> **Assignment**
Nothing but a number is wanted here: the count of lines in the data holding the word "beter".

> **Input data**
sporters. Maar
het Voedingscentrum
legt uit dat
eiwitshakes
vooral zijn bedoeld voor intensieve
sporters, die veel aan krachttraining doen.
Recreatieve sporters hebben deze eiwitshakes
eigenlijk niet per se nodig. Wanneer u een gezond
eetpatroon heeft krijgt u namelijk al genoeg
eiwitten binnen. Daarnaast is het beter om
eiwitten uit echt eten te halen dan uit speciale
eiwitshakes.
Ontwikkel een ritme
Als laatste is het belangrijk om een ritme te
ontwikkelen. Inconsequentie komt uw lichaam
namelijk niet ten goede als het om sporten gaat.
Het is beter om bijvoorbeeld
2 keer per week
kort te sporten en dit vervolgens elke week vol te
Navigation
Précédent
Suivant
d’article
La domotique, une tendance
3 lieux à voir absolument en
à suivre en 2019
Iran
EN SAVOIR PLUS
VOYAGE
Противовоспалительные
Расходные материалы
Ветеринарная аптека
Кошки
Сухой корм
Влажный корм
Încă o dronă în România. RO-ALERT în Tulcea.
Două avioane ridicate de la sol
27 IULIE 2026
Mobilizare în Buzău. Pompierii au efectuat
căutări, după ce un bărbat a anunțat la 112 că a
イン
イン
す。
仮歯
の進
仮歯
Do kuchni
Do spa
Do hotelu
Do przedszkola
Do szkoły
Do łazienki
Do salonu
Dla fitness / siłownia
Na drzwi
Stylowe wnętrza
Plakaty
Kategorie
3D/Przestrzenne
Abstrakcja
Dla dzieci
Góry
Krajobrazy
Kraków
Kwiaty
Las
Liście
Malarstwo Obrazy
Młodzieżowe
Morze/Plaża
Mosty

> **Output below**
2